On September 24, the federal banking regulators, the Federal Deposit Insurance Corporation (FDIC), the Board of Governors of the Federal Reserve System, and the Office of the Comptroller of the Currency (OCC) (the regulators) released a Basel III “calculator” intended to help estimate the impact of the proposed new capital rules on banks and bank holding companies. The regulators have stated the tool is intended to help institutions estimate the potential effect the proposals could have on capital ratios, “but should not be relied on as an indicator of a bank’s actual regulatory capital ratios.” In June 2012, the Federal Reserve Board, the FDIC and the OCC approved joint proposals for comment that would revise their current regulatory capital standards. The public comment period for these proposals ends on October 22. The Basel III notice of proposed rulemaking (NPR) focuses primarily on strengthening the level of regulatory capital requirements and improving the quality of capital by revising risk-based and leverage capital requirements consistent with agreements reached by the Basel Committee on Banking Supervision. The Standardized Approach NPR proposes a number of enhancements to the risk-sensitivity of the agencies’ capital standards, including revising rules for calculating risk-weighted assets to enhance risk sensitivity and address weaknesses identified over recent years, incorporating aspects of the Basel II standardized framework, and alternatives to credit ratings, consistent with Section 939A of the Dodd-Frank Wall Street Reform and Consumer Protection Act. These revisions will impact methods for determining risk-weighted assets for residential mortgages, securitization exposures and counterparty credit risk. The NPR also would introduce disclosure requirements that would apply to US banking organizations with $50 billion or more in total assets.
According to the American Bankers Association,
the calculator is useful as a starting point for bankers to consider the effect of the proposed rules on their banks and customers, but ABA cautions against overreliance on its results. The tool offers only a point-in-time and high-level overview of the capital requirements, does not consider the increased volatility resulting from the proposals, and has gaps in its securitization treatment. The proposals’ actual impact is heavily dependent on technical new definitions, individual loan underwriting data, and changing market conditions.

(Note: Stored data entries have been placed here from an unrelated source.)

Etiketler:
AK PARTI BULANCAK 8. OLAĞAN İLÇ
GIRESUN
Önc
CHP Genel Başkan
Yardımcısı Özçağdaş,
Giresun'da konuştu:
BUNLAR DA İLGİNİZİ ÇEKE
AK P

The regulators themselves further cautioned that
the estimation tool is designed primarily for use by smaller, non-complex banking organizations that are not subject to the agencies’ market risk capital rule or the advanced approaches capital rule. It provides a general estimate of a banking organization’s leverage and risk-based capital ratios under the NPRs. Because the estimation tool was designed as a standardized mechanism for banking organizations to broadly understand the potential impact of the NPRs, it has certain inherent limitations and contains some simplifying assumptions to facilitate its widespread use. For example, the tool uses publicly available regulatory reporting data to limit the amount of additional information that banking organizations would need to prepare in order to develop an estimate. The tool also uses a 10-year period for phasing out non-qualifying capital instruments such as trust preferred securities. As a result of these and other assumptions that are described within the tool itself, a particular banking organization’s leverage and risk-based capital ratios under the NPRs may vary from the estimates produced using this tool.